The Toddler Workout: 7 “Exercises” for Busy Parents

Image Source: Thinkstock
Image Source: Thinkstock

And bend and squat and lift and bend … now sprints!

Nearly 53 million Americans belong to a health club, with membership ramping up in January when the masses clog the cardio section in homage to their New Year’s resolutions.

But for parents of toddlers, your best workout may be staring right at you, asking for Goldfish crackers and pizza for breakfast. It makes sense. Your precious offspring are hard-wired to thunder through the house at warp speed, making them more effective than any ripped personal trainer.

So slam a Red Bull and get going. I submit: The Toddler Workout.

1. Fishing teeny tiny little socks out of the back of the dryer.

Because somehow the easy-to-grab items like towels and yoga pants always get dried up front and the smallest possible items get dried at the very, very back. Always.

Targets: butt, quads, and core

2. Bathing the toddler.

And trying to get him sufficiently clean while you stay sufficiently dry as he does water aerobics to a mashup of “The Wheels on the Bus” and “Row, Row, Row Your Boat.”

Targets: back, core, arms, and knees

3. Fulfilling repeated requests of “up” then “down” …

… then “up” then “down” from a 25- to 35-pound toddler.

Targets: arms and core

Bonus round: When said toddler decides to fling himself backwards for fun and you do the squat and catch, which also targets butt and legs.
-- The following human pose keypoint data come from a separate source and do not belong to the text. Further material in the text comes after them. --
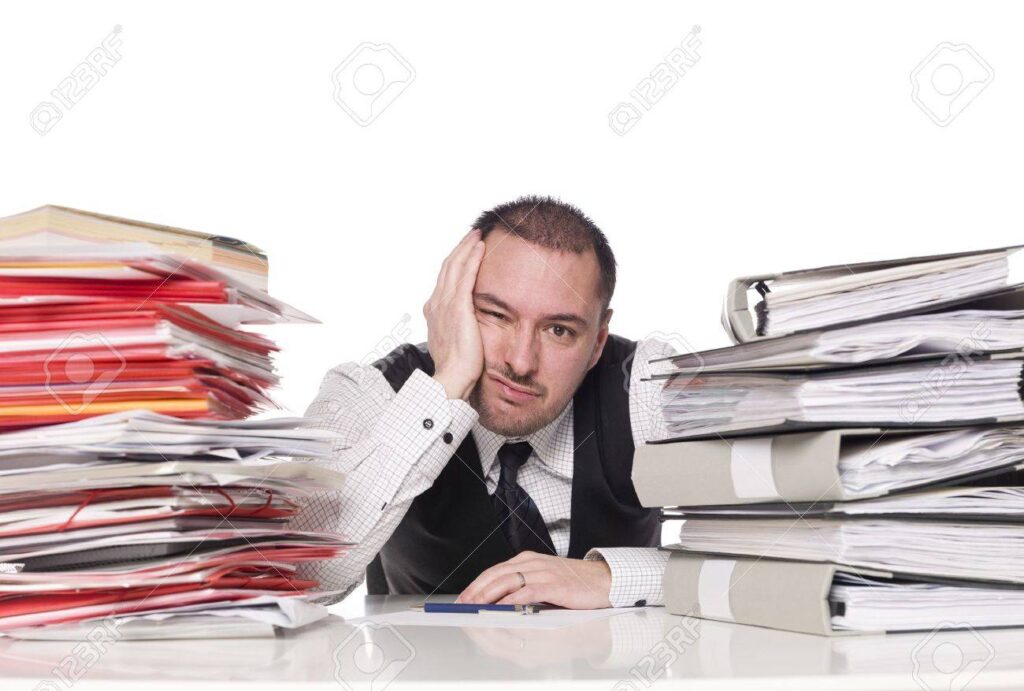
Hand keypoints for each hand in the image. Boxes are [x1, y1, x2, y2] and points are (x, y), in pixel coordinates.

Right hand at [424, 229, 485, 399]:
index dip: (454, 262)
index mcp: (434, 310)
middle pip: (447, 267)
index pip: (444, 278)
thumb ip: (457, 326)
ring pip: (455, 266)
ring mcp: (445, 304)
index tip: (465, 250)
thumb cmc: (456, 366)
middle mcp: (436, 303)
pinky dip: (472, 259)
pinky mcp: (458, 307)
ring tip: (477, 234)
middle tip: (472, 233)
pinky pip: (465, 276)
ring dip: (466, 247)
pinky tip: (481, 247)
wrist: (451, 378)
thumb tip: (466, 323)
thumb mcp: (454, 340)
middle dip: (460, 248)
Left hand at [456, 551, 612, 608]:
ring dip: (489, 594)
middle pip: (496, 574)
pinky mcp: (554, 584)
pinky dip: (512, 599)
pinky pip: (528, 591)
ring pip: (508, 581)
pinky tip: (502, 607)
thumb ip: (522, 586)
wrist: (603, 579)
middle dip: (476, 590)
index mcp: (527, 561)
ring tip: (476, 606)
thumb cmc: (573, 582)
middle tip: (463, 604)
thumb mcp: (543, 579)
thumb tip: (497, 601)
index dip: (476, 585)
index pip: (494, 571)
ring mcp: (543, 572)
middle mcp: (532, 563)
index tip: (463, 598)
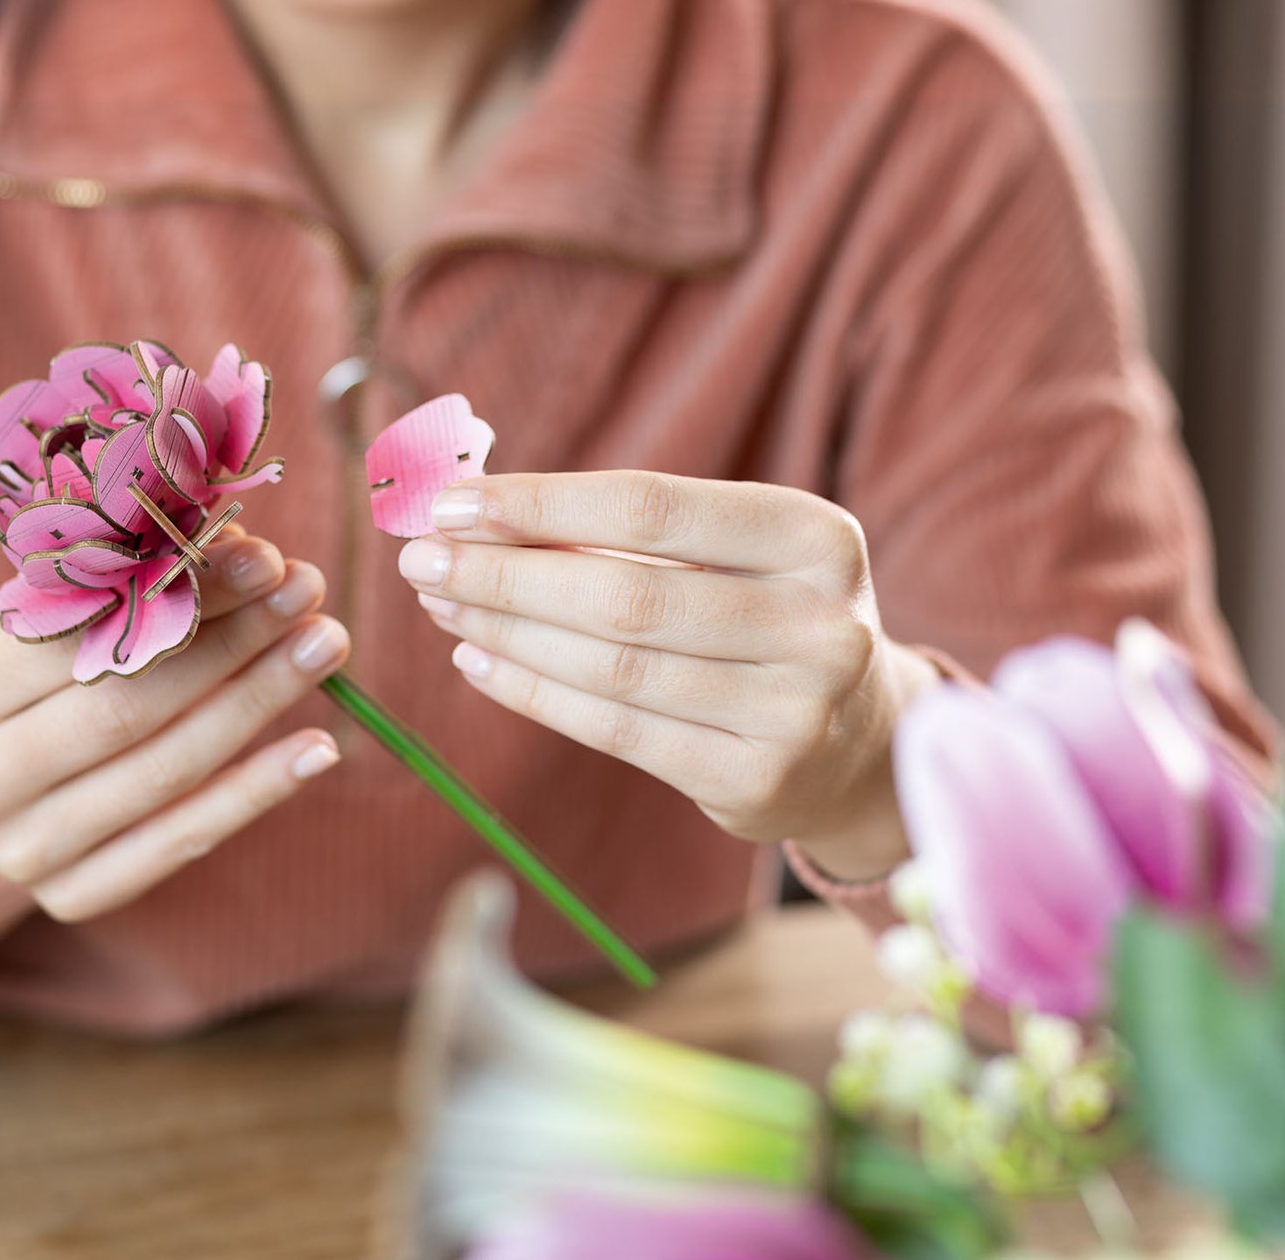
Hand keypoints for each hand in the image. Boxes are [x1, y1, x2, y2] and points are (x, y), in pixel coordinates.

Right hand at [0, 526, 351, 919]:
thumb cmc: (24, 684)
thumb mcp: (46, 626)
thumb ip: (129, 588)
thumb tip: (242, 552)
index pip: (81, 636)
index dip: (179, 594)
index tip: (262, 558)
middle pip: (128, 707)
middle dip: (231, 644)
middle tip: (308, 591)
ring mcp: (22, 850)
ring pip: (165, 772)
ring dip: (258, 702)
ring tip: (325, 646)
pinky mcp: (73, 896)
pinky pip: (182, 840)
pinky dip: (257, 792)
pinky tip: (317, 748)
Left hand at [399, 472, 939, 880]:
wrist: (861, 742)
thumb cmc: (767, 617)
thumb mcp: (733, 555)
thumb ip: (626, 531)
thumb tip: (478, 507)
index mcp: (816, 538)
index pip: (652, 506)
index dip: (542, 503)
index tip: (454, 502)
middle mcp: (821, 625)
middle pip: (626, 594)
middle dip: (507, 573)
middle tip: (423, 559)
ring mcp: (794, 712)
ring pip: (614, 668)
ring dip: (508, 631)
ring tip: (445, 604)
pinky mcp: (755, 781)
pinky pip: (618, 732)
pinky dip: (535, 694)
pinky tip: (482, 660)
4. Tiptoeing through mud to retrieve every single ball you own …

… after the toddler throws them into the giant mud puddle created by two weeks of rain.

Targets: hamstrings

5. Wind sprints when you hear silence.

Nothing but the terrifying roar of silence. Then a crash.

Targets: cardio

6. Picking up Hot Wheels, LEGOs …

… random wheels to cars you aren’t even sure you own, magic wands, plastic animals (why, oh why, do you always step on the rhinoceros?), raisins, books, shredded magazine pages, sippy cups, beads, crayons, and the like.

Targets: abs, obliques, and butt

7. Wrangling a flailing, screaming toddler into his timeout location.

Because he went all Mike Tyson on you and started throwing punches for trying to get his shoes on.